Ein Mythos braucht seine Rahmenbedingungen. In den Boxpaarungen zwischen Max Schmeling und Joe Louis kamen sie gleich gebündelt zusammen. Hier der schwarze Außenseiter von bulliger Kraft, vom weißen Amerika misstrauisch beäugt, in den Schwarzenvierteln als Idol gefeiert, dort der Deutsche, der mit seinen Erfolgen in den Nationalsozialismus hineinwuchs und weder Widerstandskämpfer noch blinder Parteigänger war und damit den deutschen Durchschnittsbürger repräsentierte, der freilich durch seine boxerischen Leistungen, durch die Heirat mit dem Idol Anny Ondra auf der Überholspur des Erfolgs segelte. Der Kampf zwischen Weißen und Schwarzen, der zukünftige zwischen u u USA und Hitler-Deutschland, das Eindringen Europas in die amerikanische Boxphalanx, ja sogar der Kampf von Kraft (Brauner Bomber) gegen den Geist (der berechnende Schmeling) flossen hier in einem Punkt zusammen.

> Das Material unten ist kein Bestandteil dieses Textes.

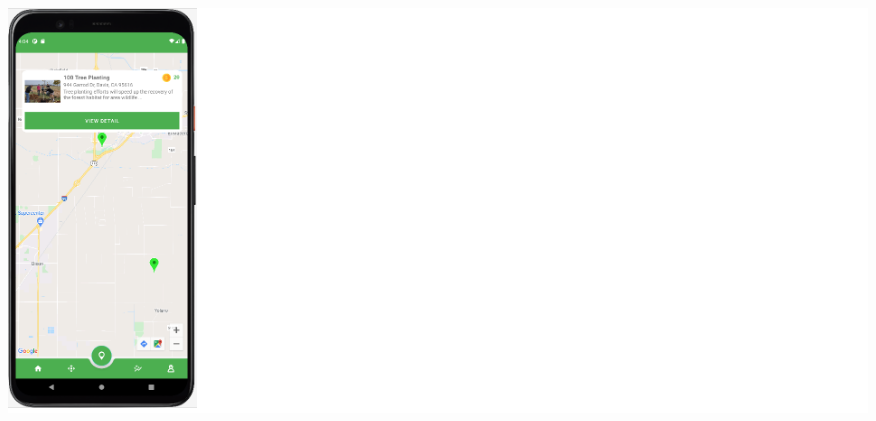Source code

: <code><img height="400" src="https://github.com/atex-org/davishack2021/raw/main/demo/android_5.png"></code>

Beim Boxen wie in der Musik kommt es immer auf das richtige Timing an. Die Geschichte hatte dieses Timing fast ideal vorgezeichnet. Nun war es nur noch auf die Bühne des Münchner „i-camp“ zu bringen.
Der Texter Marcus Hank und der Komponist Alexander Strauch hatten sich zum Boxopernprojekt „Joe + Max“ zusammengetan und konnten schon vorab mit einem Selbstläufer rechnen. Denn jeder Mythos ist Bühnengestalt per se.
Max Schmeling und Joe Louis wurden in je zwei Darsteller (die „echten“ Boxer und unter anderem Bayerischen Meister Max Wallner und Yalla Krüger) und zwei Sänger (Werner Rau und Kimako Xavier Trotman) zerlegt, weitere gut fünfzehn Rollen zwischen Adolf Hitler und der Mutter von Joe Louis wurden von der grandios agierenden Ursula Berlinghof gestemmt.
Und dann wurde die Geschichte der zwei Kämpfe, Schmelings Sensationssieg 1936, seine fürchterliche Niederlage 1938, gleichsam in Runden aufgeschnitten: mit Bildprojektionen und Zeitdokumenten, mit Echtzeit- oder Zeitlupennachstellungen im Ring. Es wurde ein zweistündiges Bilderbuch, das die Spannung über weite Strecken hielt und sich zum Ende hin eine reflektierend ausgedehnte Fläche gönnte.
Vier Musiker der harten Außenseite des Klangs (E-Piano, E-Cello, Saxophon, Vibraphon) sorgten für riffartige Einwürfe mit zeichensetzendem, immer wieder mit Zitaten spielendem Charakter.
Das war nicht nur musikalisch prägnant und stimmig zum Sensationsgeschehen mit all seinen menschlichen Weichstellen passend komponiert, es setzte auch die Kontur des ganzen Ablaufs. Was etwas stören mochte, war die Behandlung der zwei männlichen Singstimmen, deren expressive Parlandogestik in dieser Umgebung eher befremdlich wirkte. Sonst aber konnte man ein weiteres erfolgreiches Glied in der neuen Form der Sportoper (Fußball und Eishockey, auch eine Annäherung ans Boxen hatten wir schon) verbuchen: mit Reflexen, Kontern, politischen Rechts-Links-Kombinationen, Tiefschlag und Tiefgang.